### WHAT NEEDS TO BE DONE
If a line of the material holds the string "declined", please copy it.

-------- DATA RECORDS

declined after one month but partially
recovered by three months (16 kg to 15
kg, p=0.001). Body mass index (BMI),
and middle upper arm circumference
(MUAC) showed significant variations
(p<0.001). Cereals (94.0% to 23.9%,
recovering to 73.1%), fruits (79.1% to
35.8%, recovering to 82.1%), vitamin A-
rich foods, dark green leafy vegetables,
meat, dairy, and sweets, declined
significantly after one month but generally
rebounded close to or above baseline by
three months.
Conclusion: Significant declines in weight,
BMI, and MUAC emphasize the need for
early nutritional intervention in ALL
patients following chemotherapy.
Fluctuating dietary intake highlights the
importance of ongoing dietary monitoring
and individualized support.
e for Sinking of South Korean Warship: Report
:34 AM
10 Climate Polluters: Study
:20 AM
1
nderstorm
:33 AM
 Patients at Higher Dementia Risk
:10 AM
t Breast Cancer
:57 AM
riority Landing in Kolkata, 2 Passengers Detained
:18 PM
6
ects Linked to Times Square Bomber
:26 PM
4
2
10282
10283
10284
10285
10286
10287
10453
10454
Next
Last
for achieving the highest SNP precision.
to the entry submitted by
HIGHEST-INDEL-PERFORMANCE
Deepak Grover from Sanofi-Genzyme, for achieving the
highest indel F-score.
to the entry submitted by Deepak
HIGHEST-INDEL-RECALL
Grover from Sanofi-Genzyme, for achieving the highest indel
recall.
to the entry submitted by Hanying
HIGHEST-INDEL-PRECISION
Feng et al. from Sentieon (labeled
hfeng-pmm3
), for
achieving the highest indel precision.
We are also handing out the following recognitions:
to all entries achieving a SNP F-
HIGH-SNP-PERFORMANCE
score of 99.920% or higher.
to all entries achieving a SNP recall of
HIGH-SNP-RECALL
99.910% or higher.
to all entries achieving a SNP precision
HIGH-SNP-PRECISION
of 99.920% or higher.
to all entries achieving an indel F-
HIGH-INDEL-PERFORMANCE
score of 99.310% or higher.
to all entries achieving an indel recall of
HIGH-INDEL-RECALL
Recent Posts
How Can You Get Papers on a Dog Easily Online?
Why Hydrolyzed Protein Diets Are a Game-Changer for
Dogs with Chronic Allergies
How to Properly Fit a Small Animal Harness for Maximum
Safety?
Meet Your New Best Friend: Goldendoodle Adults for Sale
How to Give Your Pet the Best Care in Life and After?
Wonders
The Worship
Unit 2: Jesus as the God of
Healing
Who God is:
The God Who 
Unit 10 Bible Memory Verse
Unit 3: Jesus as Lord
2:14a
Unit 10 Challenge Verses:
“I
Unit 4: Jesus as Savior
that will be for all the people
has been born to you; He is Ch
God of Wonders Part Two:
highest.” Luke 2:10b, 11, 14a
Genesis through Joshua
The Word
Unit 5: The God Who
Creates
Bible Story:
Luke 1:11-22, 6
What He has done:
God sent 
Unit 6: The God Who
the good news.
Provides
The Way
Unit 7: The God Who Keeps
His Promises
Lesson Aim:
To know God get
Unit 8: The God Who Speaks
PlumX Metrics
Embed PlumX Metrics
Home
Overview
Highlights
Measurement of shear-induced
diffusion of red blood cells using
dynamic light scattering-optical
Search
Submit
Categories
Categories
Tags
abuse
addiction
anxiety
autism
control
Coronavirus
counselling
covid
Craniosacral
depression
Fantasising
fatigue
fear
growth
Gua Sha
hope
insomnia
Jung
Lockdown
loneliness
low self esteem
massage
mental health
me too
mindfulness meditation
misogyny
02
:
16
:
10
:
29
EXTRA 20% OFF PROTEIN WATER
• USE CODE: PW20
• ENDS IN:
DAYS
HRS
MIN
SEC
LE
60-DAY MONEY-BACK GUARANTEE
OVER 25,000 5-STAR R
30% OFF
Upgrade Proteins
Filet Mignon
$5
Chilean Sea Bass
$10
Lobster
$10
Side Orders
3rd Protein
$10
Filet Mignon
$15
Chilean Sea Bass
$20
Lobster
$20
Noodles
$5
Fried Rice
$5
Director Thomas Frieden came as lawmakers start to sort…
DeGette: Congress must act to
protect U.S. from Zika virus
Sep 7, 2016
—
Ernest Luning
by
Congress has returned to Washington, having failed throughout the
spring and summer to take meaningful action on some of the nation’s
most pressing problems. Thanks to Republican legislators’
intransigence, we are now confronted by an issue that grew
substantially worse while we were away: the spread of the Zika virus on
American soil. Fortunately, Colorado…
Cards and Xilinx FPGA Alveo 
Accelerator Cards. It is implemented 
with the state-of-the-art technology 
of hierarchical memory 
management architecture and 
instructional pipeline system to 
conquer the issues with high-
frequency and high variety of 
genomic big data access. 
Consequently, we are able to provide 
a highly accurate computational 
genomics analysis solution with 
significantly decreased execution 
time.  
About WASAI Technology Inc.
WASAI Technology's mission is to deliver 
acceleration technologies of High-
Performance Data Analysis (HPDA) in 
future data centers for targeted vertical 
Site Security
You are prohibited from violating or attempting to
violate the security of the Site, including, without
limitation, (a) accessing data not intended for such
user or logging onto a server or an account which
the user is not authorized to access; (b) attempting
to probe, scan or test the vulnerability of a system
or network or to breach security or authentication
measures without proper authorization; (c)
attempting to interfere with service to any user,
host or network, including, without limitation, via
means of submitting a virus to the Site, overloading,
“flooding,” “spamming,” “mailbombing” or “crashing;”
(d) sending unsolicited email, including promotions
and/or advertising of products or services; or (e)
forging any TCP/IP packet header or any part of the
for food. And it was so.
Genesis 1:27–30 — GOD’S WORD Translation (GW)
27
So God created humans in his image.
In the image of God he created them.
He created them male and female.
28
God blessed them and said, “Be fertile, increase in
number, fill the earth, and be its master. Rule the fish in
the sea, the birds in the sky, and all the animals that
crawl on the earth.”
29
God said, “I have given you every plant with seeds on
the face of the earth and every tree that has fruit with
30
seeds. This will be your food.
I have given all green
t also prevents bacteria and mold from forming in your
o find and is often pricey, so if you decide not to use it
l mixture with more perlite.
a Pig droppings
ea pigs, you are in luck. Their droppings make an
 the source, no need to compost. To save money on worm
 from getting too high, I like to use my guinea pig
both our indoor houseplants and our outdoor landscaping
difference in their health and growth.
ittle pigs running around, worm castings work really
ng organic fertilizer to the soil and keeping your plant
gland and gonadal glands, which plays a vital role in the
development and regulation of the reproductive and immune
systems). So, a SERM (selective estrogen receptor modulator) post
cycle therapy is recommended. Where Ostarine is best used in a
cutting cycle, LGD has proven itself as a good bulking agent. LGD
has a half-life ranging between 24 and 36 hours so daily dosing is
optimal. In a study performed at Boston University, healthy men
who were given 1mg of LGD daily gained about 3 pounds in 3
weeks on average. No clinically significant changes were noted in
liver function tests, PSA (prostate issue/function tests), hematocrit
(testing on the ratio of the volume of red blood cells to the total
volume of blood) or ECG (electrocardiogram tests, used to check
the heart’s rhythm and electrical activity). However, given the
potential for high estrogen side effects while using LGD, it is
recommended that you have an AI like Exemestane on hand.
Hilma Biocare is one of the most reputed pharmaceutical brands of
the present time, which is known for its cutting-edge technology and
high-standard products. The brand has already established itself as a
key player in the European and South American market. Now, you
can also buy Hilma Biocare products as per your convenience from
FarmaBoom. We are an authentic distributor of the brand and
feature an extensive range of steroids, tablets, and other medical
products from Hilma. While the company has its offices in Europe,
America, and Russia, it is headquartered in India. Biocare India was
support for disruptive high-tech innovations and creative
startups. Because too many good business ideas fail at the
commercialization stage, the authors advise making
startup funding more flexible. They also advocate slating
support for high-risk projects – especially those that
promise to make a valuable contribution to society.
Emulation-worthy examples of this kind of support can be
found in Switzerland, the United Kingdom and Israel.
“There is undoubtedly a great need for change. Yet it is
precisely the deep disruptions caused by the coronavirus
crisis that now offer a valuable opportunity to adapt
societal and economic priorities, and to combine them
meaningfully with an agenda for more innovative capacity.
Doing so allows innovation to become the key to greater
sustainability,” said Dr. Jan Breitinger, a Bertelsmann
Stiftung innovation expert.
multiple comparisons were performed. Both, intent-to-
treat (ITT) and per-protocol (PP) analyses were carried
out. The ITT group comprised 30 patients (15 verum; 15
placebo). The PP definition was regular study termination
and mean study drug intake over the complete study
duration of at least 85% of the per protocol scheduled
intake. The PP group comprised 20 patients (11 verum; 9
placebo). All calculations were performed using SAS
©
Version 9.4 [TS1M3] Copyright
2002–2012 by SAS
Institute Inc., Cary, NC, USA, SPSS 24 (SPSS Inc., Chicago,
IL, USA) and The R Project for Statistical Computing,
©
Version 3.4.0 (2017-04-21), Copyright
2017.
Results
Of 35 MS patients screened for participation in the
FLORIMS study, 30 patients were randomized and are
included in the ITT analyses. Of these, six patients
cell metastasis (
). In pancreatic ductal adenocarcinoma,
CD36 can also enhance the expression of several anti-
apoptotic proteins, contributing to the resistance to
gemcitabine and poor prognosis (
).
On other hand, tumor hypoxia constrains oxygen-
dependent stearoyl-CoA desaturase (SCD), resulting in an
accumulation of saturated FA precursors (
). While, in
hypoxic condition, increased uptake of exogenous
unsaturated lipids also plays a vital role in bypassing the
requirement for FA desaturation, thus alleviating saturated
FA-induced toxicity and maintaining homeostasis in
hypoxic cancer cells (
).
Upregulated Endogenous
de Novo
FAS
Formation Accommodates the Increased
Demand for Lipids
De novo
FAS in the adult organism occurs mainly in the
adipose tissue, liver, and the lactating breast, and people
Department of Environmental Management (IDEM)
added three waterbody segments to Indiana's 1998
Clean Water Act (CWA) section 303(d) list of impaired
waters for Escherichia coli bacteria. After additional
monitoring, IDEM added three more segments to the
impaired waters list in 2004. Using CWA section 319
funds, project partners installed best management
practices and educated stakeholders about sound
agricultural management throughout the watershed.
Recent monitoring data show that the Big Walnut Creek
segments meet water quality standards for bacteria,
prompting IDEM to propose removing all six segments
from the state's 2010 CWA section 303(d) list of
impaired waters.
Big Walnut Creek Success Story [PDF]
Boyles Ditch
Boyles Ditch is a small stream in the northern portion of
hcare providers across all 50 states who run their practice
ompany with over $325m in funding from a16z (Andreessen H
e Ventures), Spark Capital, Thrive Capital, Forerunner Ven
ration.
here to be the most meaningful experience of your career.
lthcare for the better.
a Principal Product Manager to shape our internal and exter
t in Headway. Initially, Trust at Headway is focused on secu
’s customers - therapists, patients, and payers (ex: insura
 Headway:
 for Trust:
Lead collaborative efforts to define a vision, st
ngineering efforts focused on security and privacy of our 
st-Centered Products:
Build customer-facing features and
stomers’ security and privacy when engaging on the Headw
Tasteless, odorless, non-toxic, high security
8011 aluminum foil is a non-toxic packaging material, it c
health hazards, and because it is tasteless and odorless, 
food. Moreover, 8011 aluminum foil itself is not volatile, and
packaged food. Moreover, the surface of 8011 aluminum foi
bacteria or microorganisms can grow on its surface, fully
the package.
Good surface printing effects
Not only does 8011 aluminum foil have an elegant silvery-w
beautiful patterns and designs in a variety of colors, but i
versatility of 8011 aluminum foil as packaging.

----------------

### SOLUTION TO THE EXERCISE
declined after one month but partially
meat, dairy, and sweets, declined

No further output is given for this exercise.